The Egger intercept (EI) test is a widely used tool to detect horizontal pleiotropy in two-sample summary-data Mendelian randomization. A significant EI test suggests that either the average pleiotropic effect differs from zero (i.e., directional pleiotropy) or the InSIDE (Instrument Strength Independent of Direct Effect) assumption is violated (i.e., correlated pleiotropy) or both. As such, the EI test provides an assessment of the validity of the instrumental variable assumptions, with a non-zero EI indicating that the commonly used inverse-variance weighted (IVW) estimator will be biased. However, the EI test may exhibit inaccurate type one error rates due to biased estimation in Egger regression caused by the measurement error and winner's curse. In this article, we propose a modified EI (MEI) test based on a bias-corrected EI estimator under the null hypothesis of no directional or correlated pleiotropy, leveraging the recently developed rerandomized IVW estimator. We then prove the asymptotic properties of the MEI test under realistic conditions. Like the EI test, we find that the power of the MEI test is also affected by the orientation of SNPs. To enhance the robustness of power, we further combine the MEI test statistics obtained under two specific allele coding schemes. Both simulation and real data studies show that the combined test outperforms the EI test in terms of type one error control and power.

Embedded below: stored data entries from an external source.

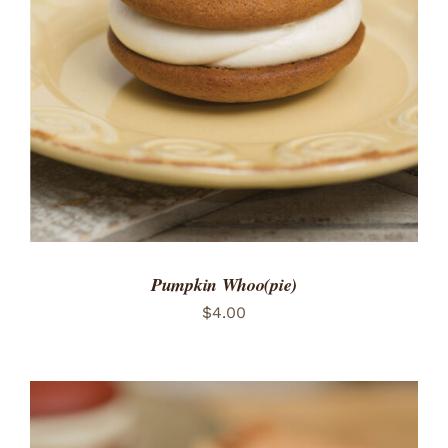
ADD TO CART
/
DETAILS
Pumpkin Whoo(pie)
$
4.00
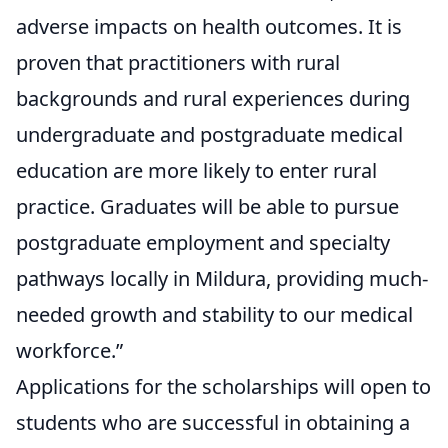
adverse impacts on health outcomes. It is
proven that practitioners with rural
backgrounds and rural experiences during
undergraduate and postgraduate medical
education are more likely to enter rural
practice. Graduates will be able to pursue
postgraduate employment and specialty
pathways locally in Mildura, providing much-
needed growth and stability to our medical
workforce.”
Applications for the scholarships will open to
students who are successful in obtaining a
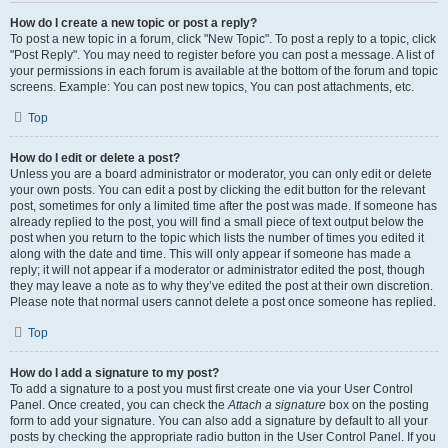
How do I create a new topic or post a reply?
To post a new topic in a forum, click "New Topic". To post a reply to a topic, click
"Post Reply". You may need to register before you can post a message. A list of
your permissions in each forum is available at the bottom of the forum and topic
screens. Example: You can post new topics, You can post attachments, etc.
Top
How do I edit or delete a post?
Unless you are a board administrator or moderator, you can only edit or delete
your own posts. You can edit a post by clicking the edit button for the relevant
post, sometimes for only a limited time after the post was made. If someone has
already replied to the post, you will find a small piece of text output below the
post when you return to the topic which lists the number of times you edited it
along with the date and time. This will only appear if someone has made a
reply; it will not appear if a moderator or administrator edited the post, though
they may leave a note as to why they’ve edited the post at their own discretion.
Please note that normal users cannot delete a post once someone has replied.
Top
How do I add a signature to my post?
To add a signature to a post you must first create one via your User Control
Panel. Once created, you can check the
Attach a signature
box on the posting
form to add your signature. You can also add a signature by default to all your
posts by checking the appropriate radio button in the User Control Panel. If you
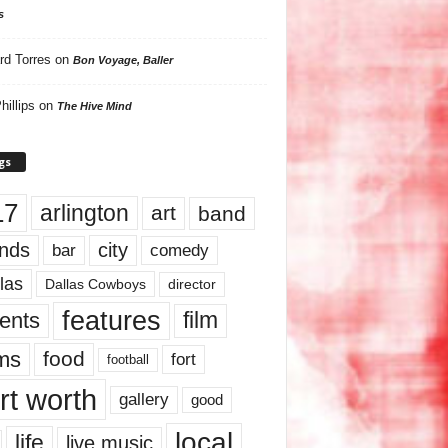
s
rd Torres
on
Bon Voyage, Baller
hillips
on
The Hive Mind
gs
17
arlington
art
band
nds
city
comedy
bar
las
Dallas Cowboys
director
features
ents
film
lms
food
fort
football
rt worth
gallery
good
local
life
live music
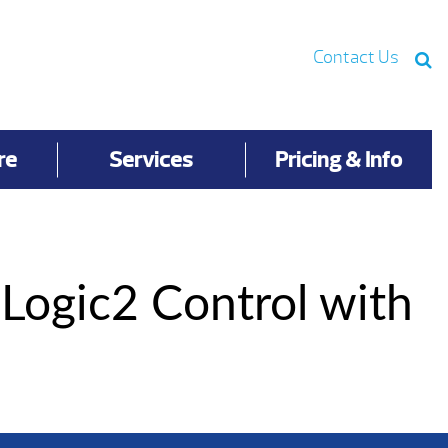
Contact Us
re
Services
Pricing & Info
aLogic2 Control with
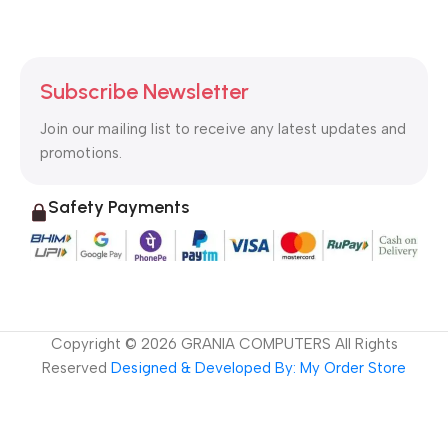
Subscribe Newsletter
Join our mailing list to receive any latest updates and
promotions.
Safety Payments
Copyright ©
2026
GRANIA COMPUTERS All Rights
Reserved
Designed & Developed By: My Order Store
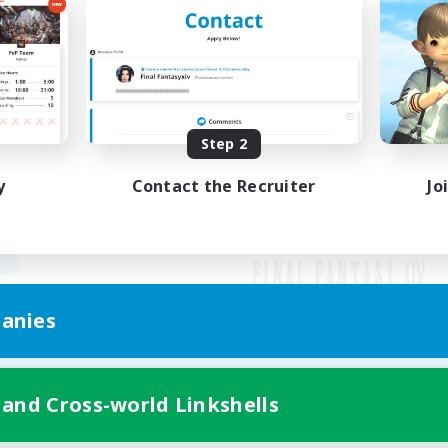
Step 2
y
Contact the Recruiter
Jo
anies
Mobile Version
 and Cross-world Linkshells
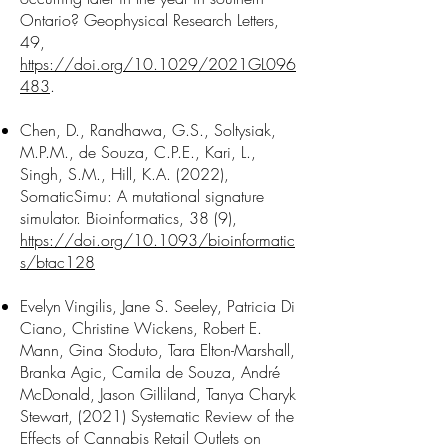
Ontario? Geophysical Research Letters,
49,
https://doi.org/10.1029/2021GL096
483
.
Chen, D., Randhawa, G.S., Soltysiak,
M.P.M., de Souza, C.P.E., Kari, L.,
Singh, S.M., Hill, K.A. (2022),
SomaticSimu: A mutational signature
simulator. Bioinformatics, 38 (9),
https://doi.org/10.1093/bioinformatic
s/btac128
Evelyn Vingilis, Jane S. Seeley, Patricia Di
Ciano, Christine Wickens, Robert E.
Mann, Gina Stoduto, Tara Elton-Marshall,
Branka Agic, Camila de Souza, André
McDonald, Jason Gilliland, Tanya Charyk
Stewart, (2021) Systematic Review of the
Effects of Cannabis Retail Outlets on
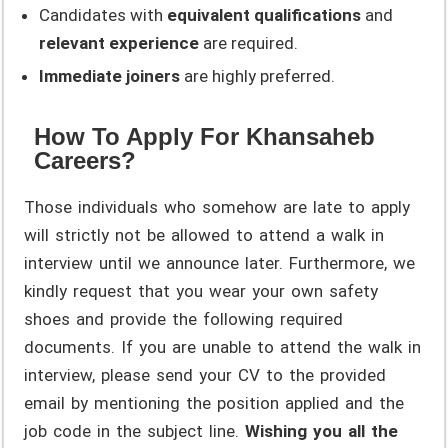
Candidates with
equivalent qualifications
and
relevant experience
are required.
Immediate joiners
are highly preferred.
How To Apply For Khansaheb
Careers?
Those individuals who somehow are late to apply
will strictly not be allowed to attend a walk in
interview until we announce later. Furthermore, we
kindly request that you wear your own safety
shoes and provide the following required
documents. If you are unable to attend the walk in
interview, please send your CV to the provided
email by mentioning the position applied and the
job code in the subject line.
Wishing you all the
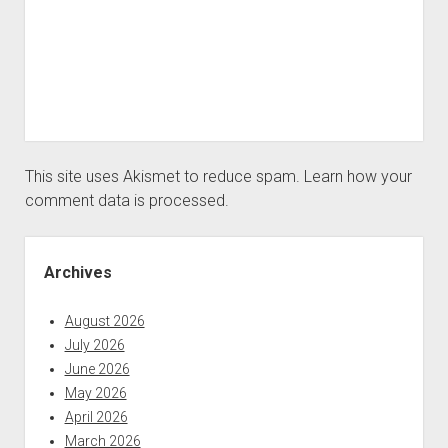
This site uses Akismet to reduce spam.
Learn how your
comment data is processed.
Sidebar
Archives
August 2026
July 2026
June 2026
May 2026
April 2026
March 2026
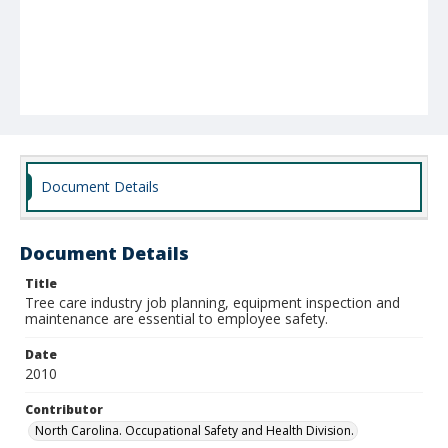
Document Details
Document Details
Title
Tree care industry job planning, equipment inspection and
maintenance are essential to employee safety.
Date
2010
Contributor
North Carolina. Occupational Safety and Health Division.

翻译：Egger截距检验是两样本汇总数据孟德尔随机化中广泛用于检测水平多效性的工具。若Egger截距检验显著，则表明平均多效性效应不为零（即方向性多效性）、InSIDE假设不成立（即相关多效性），或两者兼有。因此，Egger截距检验可评估工具变量假设的有效性——非零的Egger截距意味着常用的逆方差加权估计量将存在偏倚。然而，由于测量误差和赢家诅咒导致的Egger回归偏倚估计，该检验可能呈现不精确的第一类错误率。本文基于零假设（无方向性或多效性相关）下的偏倚校正Egger截距估计量，利用近期发展的重随机化逆方差加权估计量，提出改良Egger截距检验。随后我们在现实条件下证明该检验的渐近性质。与标准Egger截距检验类似，我们发现改良检验的统计功效同样受SNP方向性影响。为增强功效稳健性，我们进一步整合两种特定等位基因编码方案下的改良检验统计量。模拟研究与真实数据分析均表明，联合检验在第一类错误控制与统计功效两方面均优于标准Egger截距检验。